[Transcribed page contents]

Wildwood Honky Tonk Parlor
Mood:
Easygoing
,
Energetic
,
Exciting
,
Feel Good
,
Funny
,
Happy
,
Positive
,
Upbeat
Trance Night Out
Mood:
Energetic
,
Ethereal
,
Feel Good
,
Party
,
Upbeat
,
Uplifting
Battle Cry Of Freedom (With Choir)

* _Directive_
Reproduce each of the records word for word.

* _Completed exercise_
Wildwood Honky Tonk Parlor
Mood:
Easygoing
,
Energetic
,
Exciting
,
Feel Good
,
Funny
,
Happy
,
Positive
,
Upbeat
Trance Night Out
Mood:
Energetic
,
Ethereal
,
Feel Good
,
Party
,
Upbeat
,
Uplifting
Battle Cry Of Freedom (With Choir)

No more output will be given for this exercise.